これを授業中に机から落下させたときに響き渡る爆音が本当に嫌いだった。こっちはノートを取るのに集中しているので、不意に大きな音が鳴るとビクッとしてしまう。そんなに?と思うかもしれないが、缶のペンケースを落とすと、想像以上にヤバい大きさの音が鳴る。缶のペンケースを使うなら床に落とさないでほしかったし、床に落とすなら缶のペンケースを使わないでほしかった。もしも僕が校長先生になったら、真っ先に缶のペンケースの使用を禁止とする校則を作ろうと思っているが、僕が校長先生になることは永遠にないので、残念ながらその校則は作れない。
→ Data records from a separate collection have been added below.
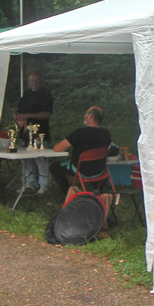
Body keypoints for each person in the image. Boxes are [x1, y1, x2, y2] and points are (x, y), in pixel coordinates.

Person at [50, 106, 114, 238]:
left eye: (86, 113)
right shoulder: (106, 133)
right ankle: (96, 192)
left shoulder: (80, 133)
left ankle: (69, 192)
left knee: (54, 166)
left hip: (81, 170)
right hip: (100, 171)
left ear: (90, 117)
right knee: (93, 168)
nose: (85, 116)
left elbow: (58, 148)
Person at [14, 72, 53, 194]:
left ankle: (44, 186)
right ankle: (29, 183)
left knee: (40, 159)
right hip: (25, 132)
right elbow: (18, 110)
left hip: (40, 132)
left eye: (36, 80)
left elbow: (46, 114)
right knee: (26, 159)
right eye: (32, 80)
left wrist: (29, 115)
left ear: (41, 81)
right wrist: (17, 116)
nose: (34, 82)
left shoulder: (46, 95)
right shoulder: (26, 94)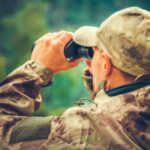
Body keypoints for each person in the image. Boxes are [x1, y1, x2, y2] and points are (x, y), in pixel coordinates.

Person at [0, 7, 150, 150]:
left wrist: (36, 69)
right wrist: (100, 76)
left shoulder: (81, 131)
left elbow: (3, 133)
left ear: (105, 64)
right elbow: (119, 110)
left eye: (95, 51)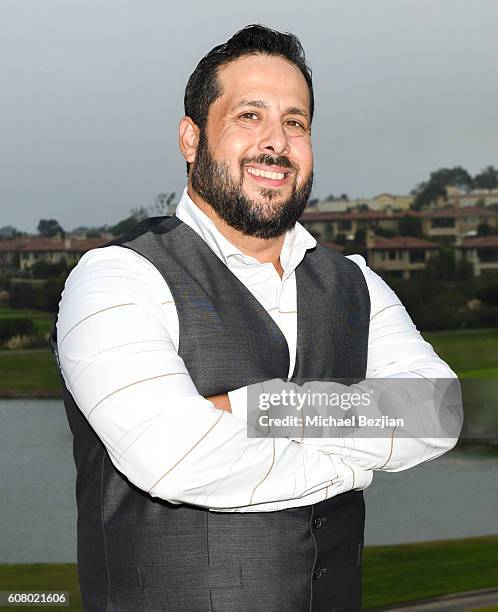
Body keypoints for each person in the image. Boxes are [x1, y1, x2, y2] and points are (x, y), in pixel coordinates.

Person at [50, 24, 461, 612]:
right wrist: (360, 453)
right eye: (249, 116)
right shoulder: (116, 277)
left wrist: (249, 407)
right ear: (191, 139)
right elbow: (176, 458)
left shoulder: (355, 282)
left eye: (295, 122)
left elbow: (438, 412)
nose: (277, 142)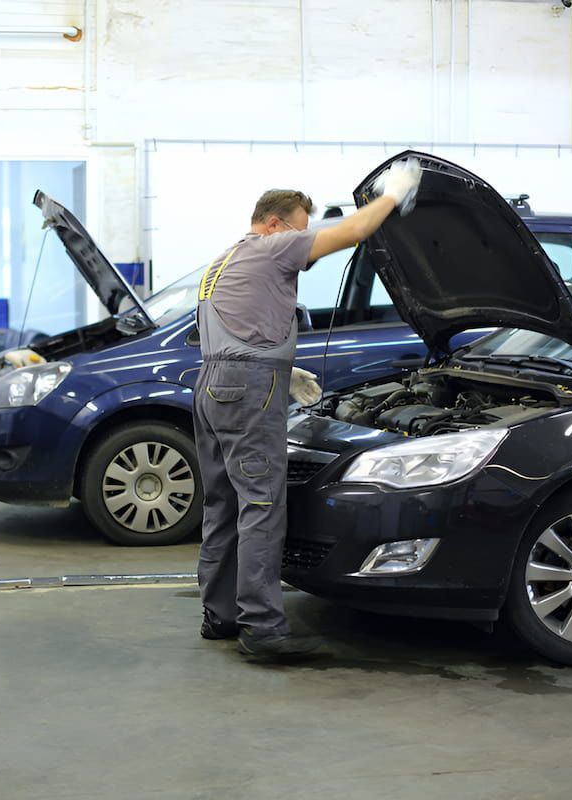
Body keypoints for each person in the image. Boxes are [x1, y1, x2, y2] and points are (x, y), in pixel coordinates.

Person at [194, 159, 423, 660]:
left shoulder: (223, 259)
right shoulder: (273, 245)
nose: (303, 245)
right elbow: (355, 231)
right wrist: (393, 195)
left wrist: (281, 367)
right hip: (247, 389)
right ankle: (263, 629)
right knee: (261, 505)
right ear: (275, 223)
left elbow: (232, 328)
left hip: (213, 384)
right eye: (300, 228)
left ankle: (221, 614)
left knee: (224, 505)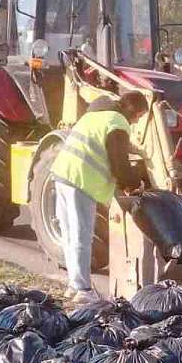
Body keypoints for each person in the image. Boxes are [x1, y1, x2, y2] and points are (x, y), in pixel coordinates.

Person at [50, 91, 149, 304]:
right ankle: (83, 290)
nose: (136, 122)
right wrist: (135, 183)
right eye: (139, 117)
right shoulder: (118, 123)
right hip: (81, 180)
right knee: (81, 235)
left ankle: (73, 285)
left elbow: (101, 143)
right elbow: (119, 166)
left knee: (69, 234)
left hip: (62, 174)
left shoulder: (95, 114)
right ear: (132, 110)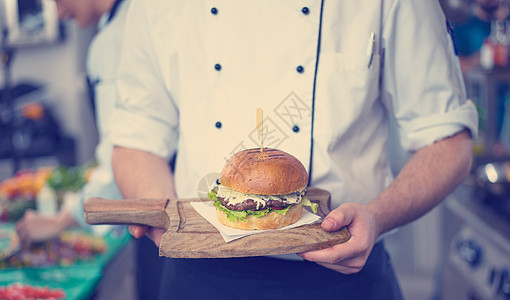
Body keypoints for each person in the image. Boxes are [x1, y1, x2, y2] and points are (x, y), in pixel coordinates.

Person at [108, 1, 478, 299]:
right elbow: (136, 139)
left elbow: (448, 140)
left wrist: (378, 216)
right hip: (198, 276)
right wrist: (169, 225)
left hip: (341, 275)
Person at [15, 1, 164, 299]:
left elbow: (123, 152)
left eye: (56, 1)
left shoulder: (115, 41)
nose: (57, 14)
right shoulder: (131, 19)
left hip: (157, 222)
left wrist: (60, 221)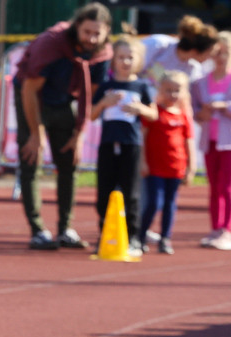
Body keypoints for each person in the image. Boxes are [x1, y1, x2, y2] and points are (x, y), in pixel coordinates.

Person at [13, 2, 113, 250]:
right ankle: (37, 230)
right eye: (87, 31)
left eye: (97, 33)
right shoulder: (53, 44)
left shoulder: (103, 54)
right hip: (33, 97)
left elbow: (88, 96)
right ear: (77, 26)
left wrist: (79, 134)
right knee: (31, 158)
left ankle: (65, 228)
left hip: (66, 100)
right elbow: (29, 88)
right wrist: (36, 133)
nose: (91, 38)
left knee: (70, 161)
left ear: (106, 32)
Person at [90, 36, 156, 255]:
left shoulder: (141, 86)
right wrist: (103, 103)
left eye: (130, 57)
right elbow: (91, 115)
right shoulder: (107, 87)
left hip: (131, 144)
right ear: (113, 60)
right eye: (121, 57)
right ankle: (105, 234)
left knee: (131, 192)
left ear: (138, 60)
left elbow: (153, 113)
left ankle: (134, 237)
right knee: (105, 191)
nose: (125, 62)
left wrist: (140, 109)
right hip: (108, 144)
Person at [190, 31, 231, 251]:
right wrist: (201, 114)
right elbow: (194, 108)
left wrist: (225, 107)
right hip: (210, 141)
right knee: (214, 187)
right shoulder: (200, 83)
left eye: (226, 53)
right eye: (217, 53)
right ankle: (215, 228)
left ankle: (227, 230)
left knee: (227, 186)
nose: (221, 58)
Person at [138, 71, 195, 255]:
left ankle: (165, 238)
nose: (172, 95)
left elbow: (189, 142)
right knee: (154, 203)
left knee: (170, 204)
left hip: (176, 167)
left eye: (177, 90)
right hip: (155, 167)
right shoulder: (154, 112)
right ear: (160, 90)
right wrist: (143, 162)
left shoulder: (183, 116)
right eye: (168, 90)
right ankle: (140, 236)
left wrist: (191, 167)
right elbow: (143, 138)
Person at [141, 15, 218, 93]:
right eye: (210, 52)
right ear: (195, 51)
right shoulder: (158, 44)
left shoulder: (193, 69)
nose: (211, 57)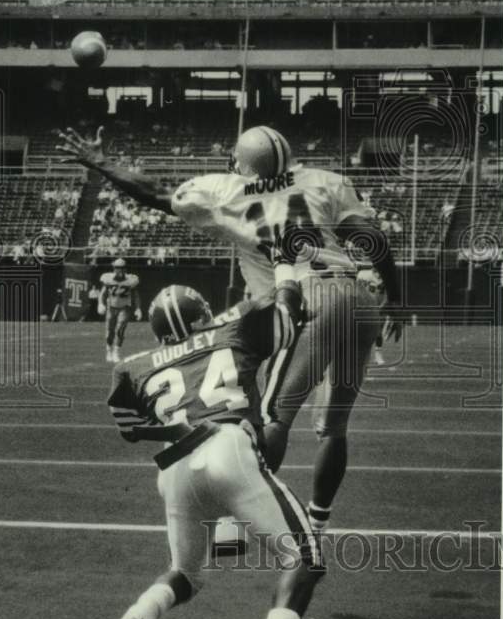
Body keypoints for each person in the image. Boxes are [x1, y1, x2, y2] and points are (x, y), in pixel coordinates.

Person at [57, 125, 403, 536]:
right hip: (358, 298)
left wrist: (101, 162)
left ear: (244, 165)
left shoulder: (227, 192)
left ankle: (231, 532)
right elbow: (371, 237)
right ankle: (317, 522)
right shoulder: (325, 181)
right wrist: (397, 298)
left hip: (309, 298)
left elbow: (155, 193)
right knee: (333, 427)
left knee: (273, 418)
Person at [103, 281, 329, 619]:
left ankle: (137, 618)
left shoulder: (133, 367)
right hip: (227, 446)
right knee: (305, 555)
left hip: (174, 468)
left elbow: (129, 427)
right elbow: (287, 318)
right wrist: (288, 283)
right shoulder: (234, 327)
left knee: (185, 573)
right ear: (203, 316)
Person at [99, 258, 141, 363]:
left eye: (122, 268)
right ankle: (109, 350)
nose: (120, 270)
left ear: (125, 269)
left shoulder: (131, 280)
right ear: (114, 268)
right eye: (117, 268)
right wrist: (100, 303)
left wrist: (138, 308)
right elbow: (103, 293)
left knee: (120, 329)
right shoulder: (108, 278)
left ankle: (116, 352)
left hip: (124, 307)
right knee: (110, 331)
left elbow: (136, 295)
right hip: (111, 307)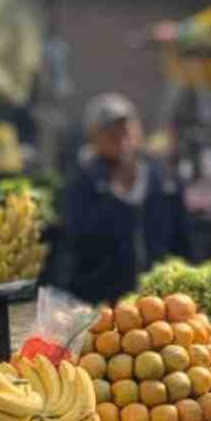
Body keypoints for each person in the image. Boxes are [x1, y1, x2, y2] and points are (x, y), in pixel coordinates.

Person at [65, 93, 190, 304]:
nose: (120, 136)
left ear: (138, 130)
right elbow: (79, 246)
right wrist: (116, 196)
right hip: (104, 307)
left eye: (125, 128)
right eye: (109, 131)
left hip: (164, 304)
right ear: (95, 138)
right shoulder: (82, 184)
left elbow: (183, 239)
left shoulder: (164, 178)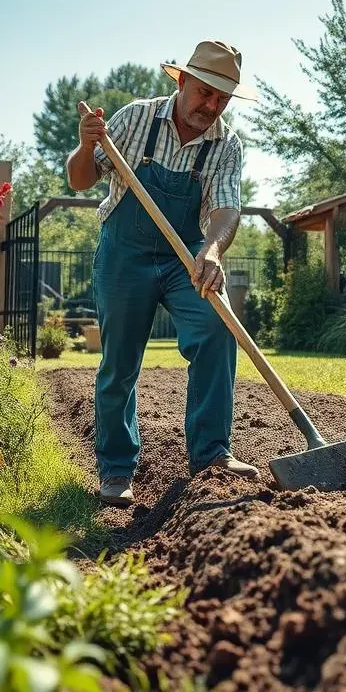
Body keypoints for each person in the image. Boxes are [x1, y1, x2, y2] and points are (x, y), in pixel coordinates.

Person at [66, 39, 259, 507]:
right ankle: (115, 468)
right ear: (183, 81)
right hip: (124, 253)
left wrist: (211, 252)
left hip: (186, 257)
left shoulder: (225, 144)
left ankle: (212, 454)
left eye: (222, 98)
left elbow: (225, 209)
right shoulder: (135, 118)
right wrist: (86, 144)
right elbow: (81, 179)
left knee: (217, 327)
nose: (211, 106)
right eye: (204, 93)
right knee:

思えば僕は大きな音が嫌いだ。コロナ禍になる前は年に数回、仙台に行ってイーグルスの試合を観に行っていた。7回の攻撃前(ラッキーセブン)に応援歌に合わせてジェット風船を飛ばすのだが、周りの観客がジェット風船を膨らましている時間は地獄だ。ジェット風船を破裂させる人がけっこういる。真後ろで破裂させられたときは本当に寿命が縮まった。その点、スワローズのラッキーセブンは素晴らしい。傘を振るだけなので何も破裂しない。もしかしたら僕がスワローズを好きになった理由はそれなのかもしれない(違うよ♪)。
これが、大きい音が鳴ると分かっているものだったら全然平気だ。例えば打上花火だったら、光が咲いた数秒後に爆音が鳴ると知っている。だけど、缶のペンケースはいつ落ちるか分からないし、ジェット風船はいつ破裂するか分からない。だから許せない。
この世は音で溢れている。リラックスできる音ばかりならいいが、缶のペンケースの落下音やジェット風船の破裂音は駄目だ。缶のペンケースを落とした音を合図に、校舎の窓から皆で一斉にジェット風船を飛ばすような体験をできたのならば、少しは認められるかもしれない。その時打上花火が上がったら、尚良い。